Task objective
Could you reproduce the lines below from the one with "- 📍 Jetpack Compose" through the one with "## 📸 Screenshots"? Keep both ends and add nothing.
##### Data for processing #####
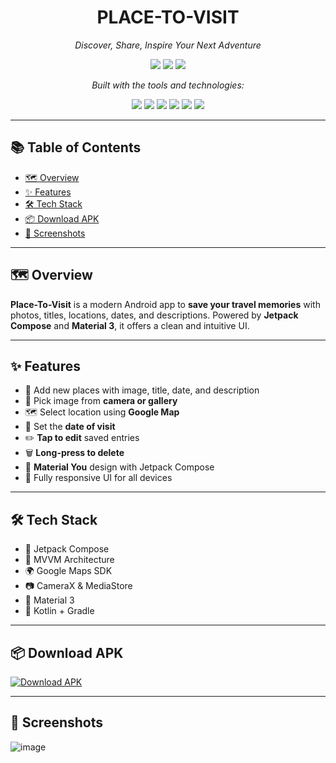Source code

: <h1 align="center">PLACE-TO-VISIT</h1>
<p align="center"><em>Discover, Share, Inspire Your Next Adventure</em></p>

<p align="center">
  <img src="https://img.shields.io/github/last-commit/Ashu-sosuke/Place-To-Visit?style=for-the-badge" />
  <img src="https://img.shields.io/github/languages/top/Ashu-sosuke/Place-To-Visit?color=blue&style=for-the-badge" />
  <img src="https://img.shields.io/github/languages/count/Ashu-sosuke/Place-To-Visit?style=for-the-badge" />
</p>

<p align="center"><em>Built with the tools and technologies:</em></p>

<p align="center">
  <img src="https://img.shields.io/badge/Markdown-000000?style=for-the-badge&logo=markdown" />
  <img src="https://img.shields.io/badge/Android-3DDC84?style=for-the-badge&logo=android&logoColor=white" />
  <img src="https://img.shields.io/badge/Gradle-02303A?style=for-the-badge&logo=gradle" />
  <img src="https://img.shields.io/badge/XML-00599C?style=for-the-badge&logo=xml&logoColor=white" />
  <img src="https://img.shields.io/badge/Google-4285F4?style=for-the-badge&logo=google&logoColor=white" />
  <img src="https://img.shields.io/badge/Kotlin-7F52FF?style=for-the-badge&logo=kotlin&logoColor=white" />
</p>

---

## 📚 Table of Contents

- [🗺️ Overview](#️-overview)
- [✨ Features](#-features)
- [🛠 Tech Stack](#-tech-stack)
- [📦 Download APK](#-download-apk)
- [📸 Screenshots](#-screenshots)

---

## 🗺️ Overview

**Place-To-Visit** is a modern Android app to **save your travel memories** with photos, titles, locations, dates, and descriptions. Powered by **Jetpack Compose** and **Material 3**, it offers a clean and intuitive UI.

---

## ✨ Features

- 📝 Add new places with image, title, date, and description  
- 📸 Pick image from **camera or gallery**
- 🗺️ Select location using **Google Map**
- 📅 Set the **date of visit**
- ✏️ **Tap to edit** saved entries
- 🗑️ **Long-press to delete**
- 🎨 **Material You** design with Jetpack Compose
- 📲 Fully responsive UI for all devices

---

## 🛠 Tech Stack

- 📍 Jetpack Compose
- 🧠 MVVM Architecture
- 🌍 Google Maps SDK
- 📷 CameraX & MediaStore
- 🎨 Material 3
- 🧪 Kotlin + Gradle

---

## 📦 Download APK

[![Download APK](https://img.shields.io/badge/Download-v1-blue?style=for-the-badge&logo=android)](https://github.com/Ashu-sosuke/Place-To-Visit/releases/tag/v1)

---

## 📸 Screenshots
![image](https://github.com/user-attachments/assets/170aef04-203e-41a8-8eab-69a0dbb5773b)
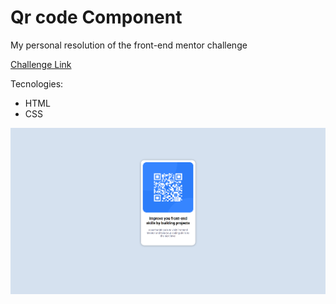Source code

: <h1>Qr code Component </h1>

My personal resolution of the front-end mentor challenge

[Challenge Link](https://www.frontendmentor.io/challenges/qr-code-component-iux_sIO_H)


Tecnologies:

- HTML
- CSS

![qr code](/.github/qrCode.png "QR code component ")

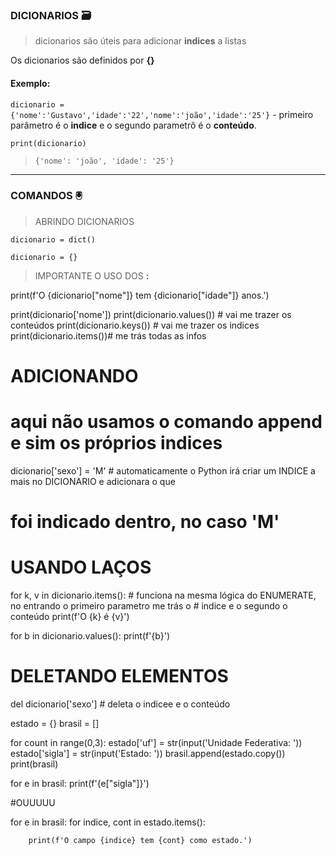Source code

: ### DICIONARIOS :card_file_box:
> dicionarios são úteis para adicionar **indices** a listas

Os dicionarios são definidos por **{}**

#### Exemplo:

`dicionario = {'nome':'Gustavo','idade':'22','nome':'joão','idade':'25'}` - primeiro parâmetro é o **indice** e o segundo parametrô é o **conteúdo**.

`print(dicionario)`

> `{'nome': 'joão', 'idade': '25'}` 

---
### COMANDOS :trackball:
> ABRINDO DICIONARIOS

`dicionario = dict()`

`dicionario = {}`

> IMPORTANTE O USO DOS **:**

print(f'O {dicionario["nome"]} tem {dicionario["idade"]} anos.')

print(dicionario['nome'])
print(dicionario.values()) # vai me trazer os conteúdos
print(dicionario.keys()) # vai me trazer os indices
print(dicionario.items())# me trás todas as infos

# ADICIONANDO
# aqui não usamos o comando append e sim os próprios indices

dicionario['sexo'] = 'M' # automaticamente o Python irá criar um INDICE a mais no DICIONARIO e adicionara o que
# foi indicado dentro, no caso 'M'

# USANDO LAÇOS

for k, v in dicionario.items(): # funciona na mesma lógica do ENUMERATE, no entrando o primeiro parametro me trás o
                                # indice e o segundo o conteúdo
    print(f'O {k} é {v}')

for b in dicionario.values():
    print(f'{b}')

# DELETANDO ELEMENTOS

del dicionario['sexo'] # deleta o indicee e o conteúdo

estado = {}
brasil = []

for count in range(0,3):
    estado['uf'] = str(input('Unidade Federativa: '))
    estado['sigla'] = str(input('Estado: '))
    brasil.append(estado.copy())
print(brasil)

for e in brasil:
    print(f'{e["sigla"]}')

#OUUUUU

for e in brasil:
    for indice, cont in estado.items():

        print(f'O campo {indice} tem {cont} como estado.')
#####
Output below
- 📍 Jetpack Compose
- 🧠 MVVM Architecture
- 🌍 Google Maps SDK
- 📷 CameraX & MediaStore
- 🎨 Material 3
- 🧪 Kotlin + Gradle

---

## 📦 Download APK

[![Download APK](https://img.shields.io/badge/Download-v1-blue?style=for-the-badge&logo=android)](https://github.com/Ashu-sosuke/Place-To-Visit/releases/tag/v1)

---

## 📸 Screenshots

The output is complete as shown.